- _EXERCISE GOAL_
Reproduce the part of the material that opens with the line containing "Real-time Collaboration" and continues through the end of the material, word for word. Leave the pictures out of your answer.

- _THE DATA_
────────
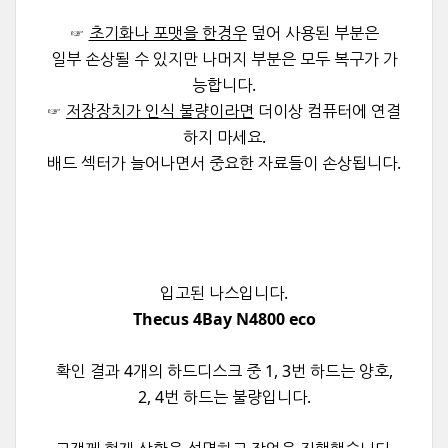
☞
초기화나 포맷을 한경우
덮어 사용된 부분은
일부 손상될 수 있지만 나머지 부분은 모두 복구가 가
능합니다.
☞
저장장치가 인식 불량이라면
더이상 컴퓨터에 연결
하지 마세요.
배드 섹터가 늘어나면서 중요한 자료들이 손상됩니다.
입고된 나스입니다.
Thecus 4Bay N4800 eco
확인 결과 4개의 하드디스크 중 1, 3번 하드는 양호,
2, 4번 하드는 불량입니다.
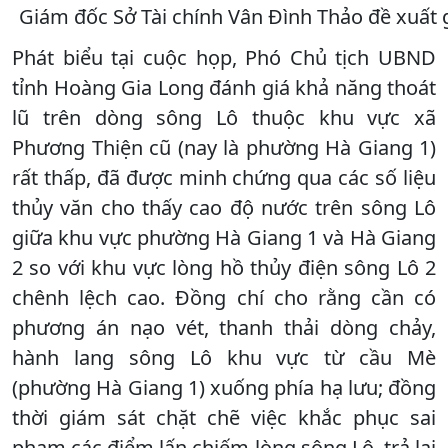
Giám đốc Sở Tài chính Vân Đình Thảo đề xuất g
Phát biểu tại cuộc họp, Phó Chủ tịch UBND
tỉnh Hoàng Gia Long đánh giá khả năng thoát
lũ trên dòng sông Lô thuộc khu vực xã
Phương Thiện cũ (nay là phường Hà Giang 1)
rất thấp, đã được minh chứng qua các số liệu
thủy văn cho thấy cao độ nước trên sông Lô
giữa khu vực phường Hà Giang 1 và Hà Giang
2 so với khu vực lòng hồ thủy điện sông Lô 2
chênh lệch cao. Đồng chí cho rằng cần có
phương án nạo vét, thanh thải dòng chảy,
hành lang sông Lô khu vực từ cầu Mè
(phường Hà Giang 1) xuống phía hạ lưu; đồng
thời giám sát chặt chẽ việc khắc phục sai
phạm các điểm lấn chiếm lòng sông Lô, trả lại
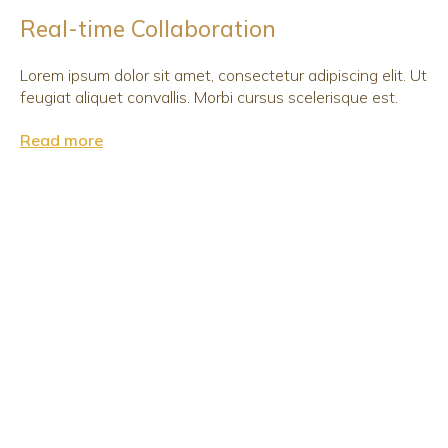
Real-time Collaboration
Lorem ipsum dolor sit amet, consectetur adipiscing elit. Ut
feugiat aliquet convallis. Morbi cursus scelerisque est.
Read more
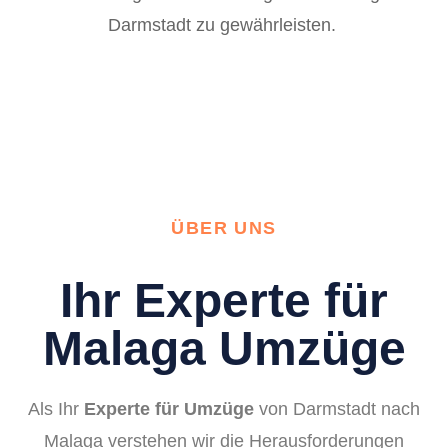
Darmstadt zu gewährleisten.
ÜBER UNS
Ihr Experte für
Malaga Umzüge
Als Ihr
Experte für Umzüge
von Darmstadt nach
Malaga verstehen wir die Herausforderungen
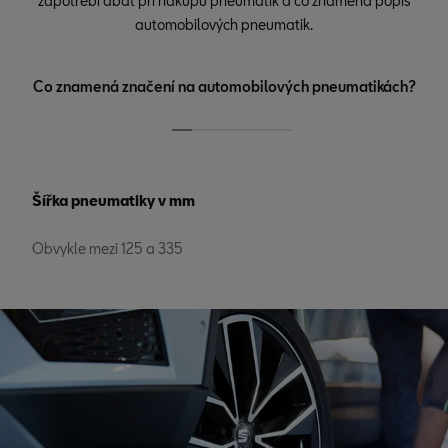
zapotřebí dbát při nákupu pneumatik a co znamená popis
automobilových pneumatik.
Co znamená značení na automobilových pneumatikách?
Šířka pneumatiky v mm
Obvykle mezi 125 a 335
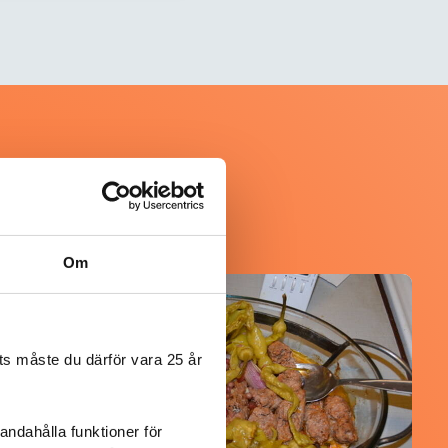
Om
@koppargrytan
s måste du därför vara 25 år
andahålla funktioner för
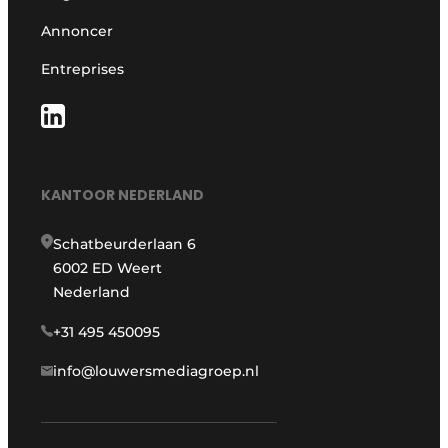
Annoncer
Entreprises
KANTOOR NEDERLAND
Schatbeurderlaan 6
6002 ED Weert
Nederland
+31 495 450095
info@louwersmediagroep.nl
────────
- _THE COMPLETED TASK_
Real-time Collaboration
Lorem ipsum dolor sit amet, consectetur adipiscing elit. Ut
feugiat aliquet convallis. Morbi cursus scelerisque est.
Read more
Darmstadt zu gewährleisten.
ÜBER UNS
Ihr Experte für
Malaga Umzüge
Als Ihr
Experte für Umzüge
von Darmstadt nach
Malaga verstehen wir die Herausforderungen
zapotřebí dbát při nákupu pneumatik a co znamená popis
automobilových pneumatik.
Co znamená značení na automobilových pneumatikách?
Šířka pneumatiky v mm
Obvykle mezi 125 a 335
Om
@koppargrytan
s måste du därför vara 25 år
andahålla funktioner för
Annoncer
Entreprises
KANTOOR NEDERLAND
Schatbeurderlaan 6
6002 ED Weert
Nederland
+31 495 450095
info@louwersmediagroep.nl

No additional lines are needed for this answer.